Another important diagnostic tool that has recently come into use is saline sonohysterography. This out-patient procedure allows a visual evaluation of the uterine cavity. A salt water (saline) solution is injected into the uterus with a small tube (catheter) before the vaginal probe is inserted. The presence of liquid in the uterus helps make any structural abnormalities more distinct. It is useful in diagnosing intracavitary lesions such as polyps, leiomyoma, and masses. It does not, however, provide a histologic diagnosis. This test is highly sensitive (97%), and also has a high negative predictive value (94.3%) when combined with EMB. It is important, however, to recognize the limitations of this test. Additional diagnostic testing, such as EMB and/or hysteroscopy, is needed when there is persistent bleeding or a need for a histologic diagnosis based on the patient's history.
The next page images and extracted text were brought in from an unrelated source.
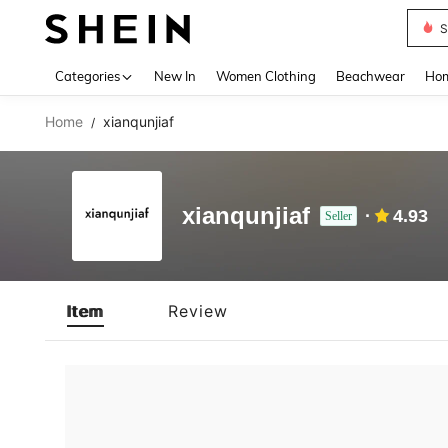
S
Use up 
Categories
New In
Women Clothing
Beachwear
Hom
Home
xianqunjiaf
/
xianqunjiaf
4.93
Seller
Item
Review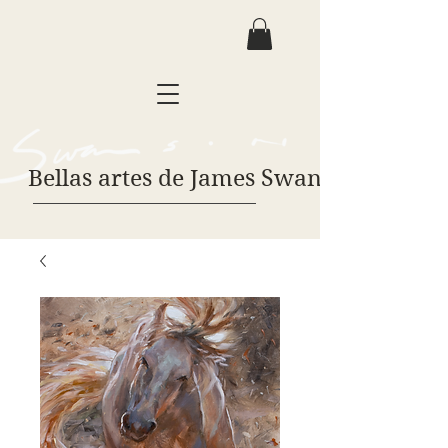
Bellas artes de James Swanson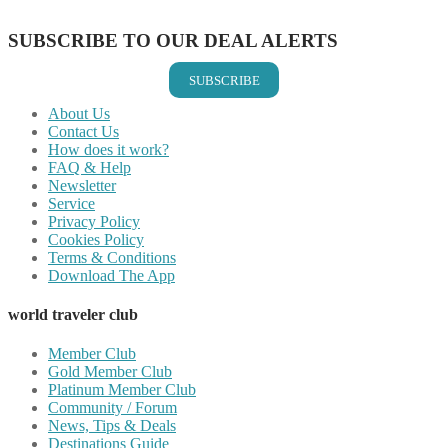
Share on Email
SUBSCRIBE TO OUR DEAL ALERTS
SUBSCRIBE
About Us
Contact Us
How does it work?
FAQ & Help
Newsletter
Service
Privacy Policy
Cookies Policy
Terms & Conditions
Download The App
world traveler club
Member Club
Gold Member Club
Platinum Member Club
Community / Forum
News, Tips & Deals
Destinations Guide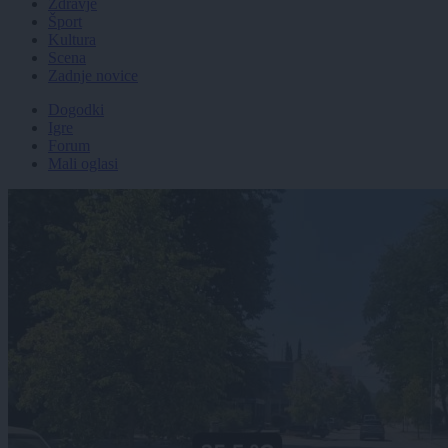
Zdravje
Šport
Kultura
Scena
Zadnje novice
Dogodki
Igre
Forum
Mali oglasi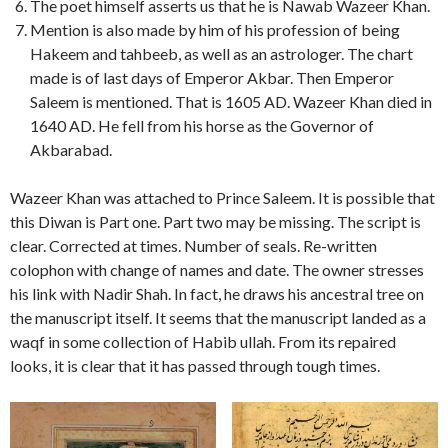
The poet himself asserts us that he is Nawab Wazeer Khan.
Mention is also made by him of his profession of being
Hakeem and tahbeeb, as well as an astrologer. The chart
made is of last days of Emperor Akbar. Then Emperor
Saleem is mentioned. That is 1605 AD. Wazeer Khan died in
1640 AD. He fell from his horse as the Governor of
Akbarabad.
Wazeer Khan was attached to Prince Saleem. It is possible that
this Diwan is Part one. Part two may be missing. The script is
clear. Corrected at times. Number of seals. Re-written
colophon with change of names and date. The owner stresses
his link with Nadir Shah. In fact, he draws his ancestral tree on
the manuscript itself. It seems that the manuscript landed as a
waqf in some collection of Habib ullah. From its repaired
looks, it is clear that it has passed through tough times.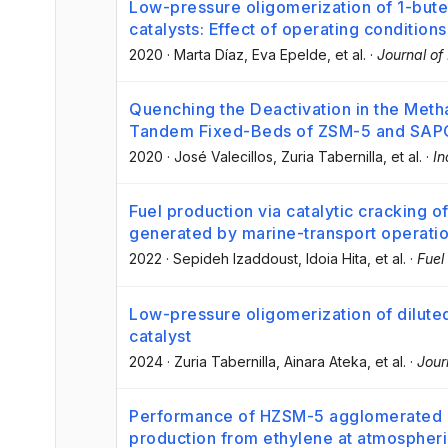
Low-pressure oligomerization of 1-bute
catalysts: Effect of operating conditions
2020
·
Marta Díaz
, Eva Epelde
, et al.
·
Journal of
Quenching the Deactivation in the Meth
Tandem Fixed-Beds of ZSM-5 and SAPO
2020
·
José Valecillos
, Zuria Tabernilla
, et al.
·
In
Fuel production via catalytic cracking o
generated by marine-transport operati
2022
·
Sepideh Izaddoust
, Idoia Hita
, et al.
·
Fuel
Low-pressure oligomerization of dilute
catalyst
2024
·
Zuria Tabernilla
, Ainara Ateka
, et al.
·
Jour
Performance of HZSM-5 agglomerated in
production from ethylene at atmospher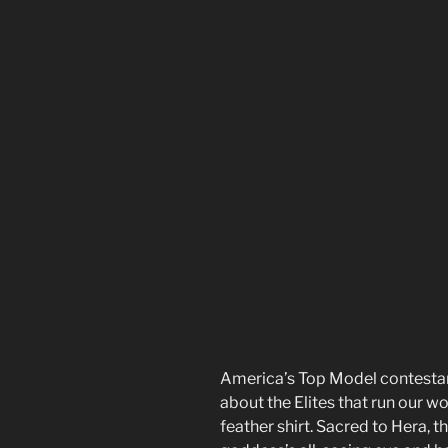
America’s Top Model contestant
about the Elites that run our 
feather shirt. Sacred to Hera, t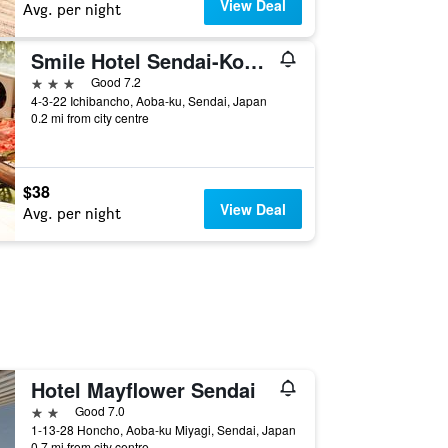
View Deal
Avg. per night
Smile Hotel Sendai-Kokubuncho
3 stars
Good 7.2
4-3-22 Ichibancho, Aoba-ku, Sendai, Japan
0.2 mi from city centre
$38
View Deal
Avg. per night
Hotel Mayflower Sendai
2 stars
Good 7.0
1-13-28 Honcho, Aoba-ku Miyagi, Sendai, Japan
0.7 mi from city centre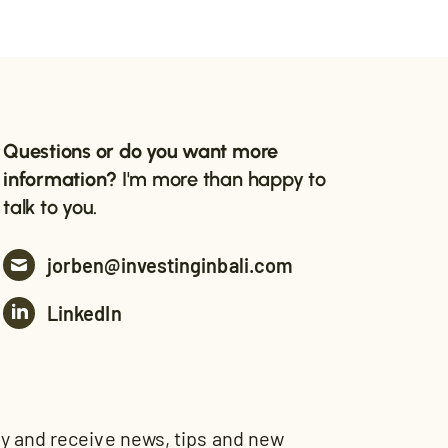
Questions or do you want more
information?
I'm more than happy to
talk to you.
jorben@investinginbali.com
LinkedIn
and receive news, tips and new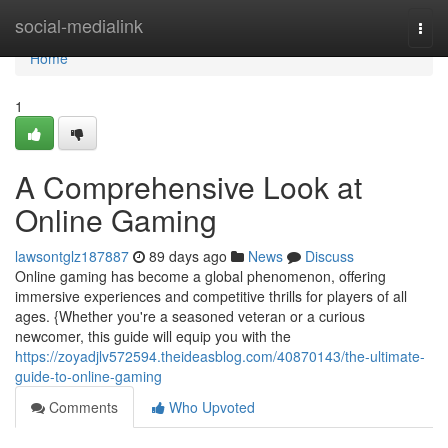
Home
social-medialink
Togg
navi
Home
1
A Comprehensive Look at
Online Gaming
lawsontglz187887
89 days ago
News
Discuss
Online gaming has become a global phenomenon, offering
immersive experiences and competitive thrills for players of all
ages. {Whether you're a seasoned veteran or a curious
newcomer, this guide will equip you with the
https://zoyadjlv572594.theideasblog.com/40870143/the-ultimate-
guide-to-online-gaming
Comments
Who Upvoted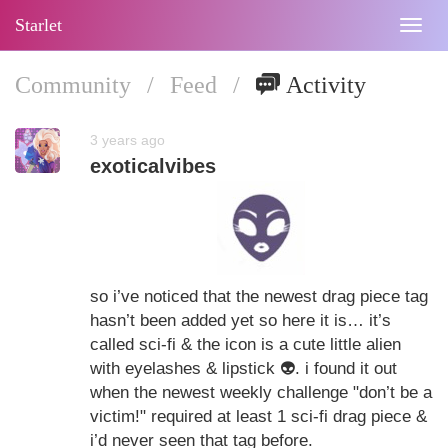
Starlet
Togg
navig
Community
/
Feed
/
Activity
3 years ago
exoticalvibes
so i’ve noticed that the newest drag piece tag
hasn’t been added yet so here it is… it’s
called sci-fi & the icon is a cute little alien
with eyelashes & lipstick
👽
. i found it out
when the newest weekly challenge "don’t be a
victim!" required at least 1 sci-fi drag piece &
i’d never seen that tag before.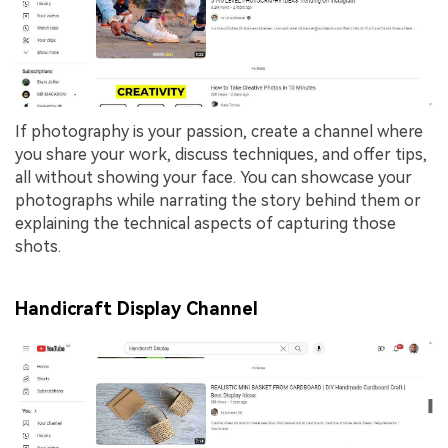
If photography is your passion, create a channel where
you share your work, discuss techniques, and offer tips,
all without showing your face. You can showcase your
photographs while narrating the story behind them or
explaining the technical aspects of capturing those
shots.
Handicraft Display Channel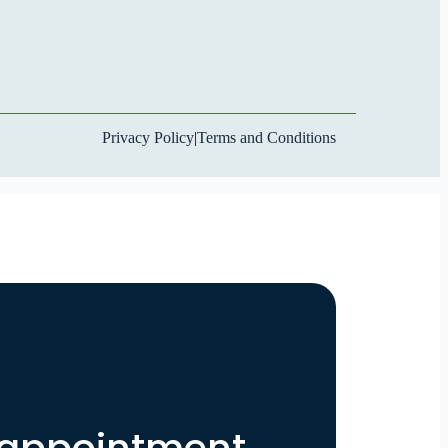
Privacy Policy
|
Terms and Conditions
 appointment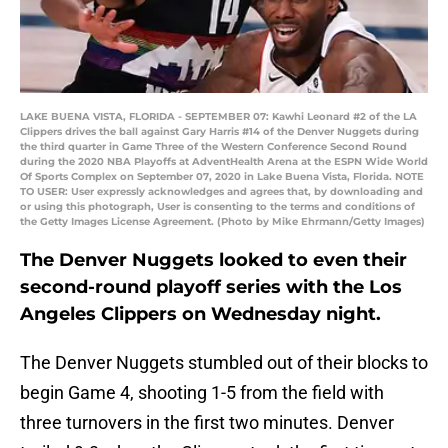
LAKE BUENA VISTA, FLORIDA - SEPTEMBER 07: Kawhi Leonard #2 of the LA
Clippers drives the ball against Gary Harris #14 of the Denver Nuggets during
the third quarter in Game Three of the Western Conference Second Round
during the 2020 NBA Playoffs at AdventHealth Arena at the ESPN Wide World
Of Sports Complex on September 07, 2020 in Lake Buena Vista, Florida. NOTE
TO USER: User expressly acknowledges and agrees that, by downloading and
or using this photograph, User is consenting to the terms and conditions of
the Getty Images License Agreement. (Photo by Mike Ehrmann/Getty Images)
The Denver Nuggets looked to even their
second-round playoff series with the Los
Angeles Clippers on Wednesday night.
The Denver Nuggets stumbled out of their blocks to
begin Game 4, shooting 1-5 from the field with
three turnovers in the first two minutes. Denver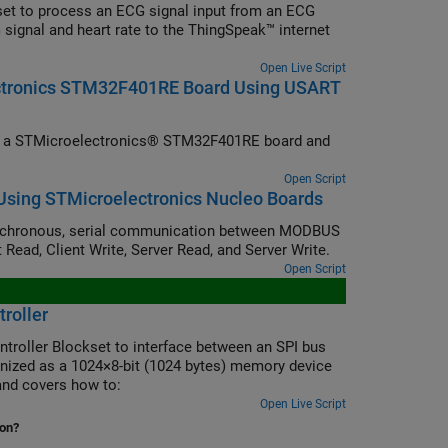
et to process an ECG signal input from an ECG
 signal and heart rate to the ThingSpeak™ internet
Open Live Script
ectronics STM32F401RE Board Using USART
om a STMicroelectronics® STM32F401RE board and
Open Script
sing STMicroelectronics Nucleo Boards
nchronous, serial communication between MODBUS
 Read, Client Write, Server Read, and Server Write.
Open Script
roller
ntroller Blockset to interface between an SPI bus
ized as a 1024×8-bit (1024 bytes) memory device
nd covers how to:
Open Live Script
ion?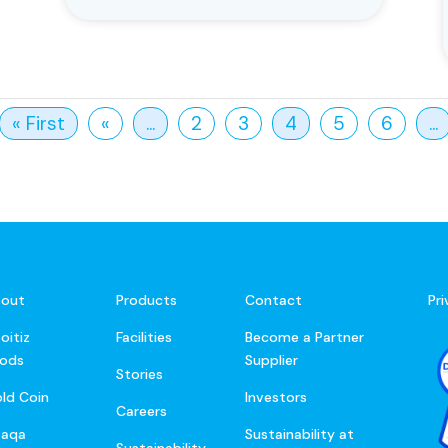
« First
«
...
2
3
4
5
6
...
out
Products
Contact
Pr
oitiz
Facilities
Become a Partner
ods
Supplier
Stories
ld Coin
Investors
Careers
baqa
Sustainability at
Sustainability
Sonohysterography is also useful for the detection of submucous fibroids, which can create the appearance of a thickened endometrium until saline is infused. After saline infusion, the stripe covering the fibroid can be clearly delineated and measured. The fibroids can also be measured serially for growth. One study found sonohysterography to be superior to routine transvaginal scanning and hysteroscopy for assessing size, site, and growth of fibroids.
Furthermore, sonohysterography can detect focal areas of endometrial thickening, which raise the index of suspicion that an actual pathologic condition is present. Endometrial sampling is necessary in such cases. Sampling can be done with directed endometrial biopsy, hysteroscopy, or dilation and curettage.
In summary, a negative EMS measurement (<=5mm) should be followed by additional tests such as EMB or hysteroscopy in high-risk patients or patients with persistent symptoms. A positive EMS measurement (> 5 mm) should be followed by additional tests to identify a cause for the ultrasonographic abnormality such as polyps, hormone use, leiomyoma, or endometrial cancer. The EMS should not be used as a screening tool in premenopausal women. It is important to use the correct diagnostic tools to assess each patient, according to their individual needs and histories.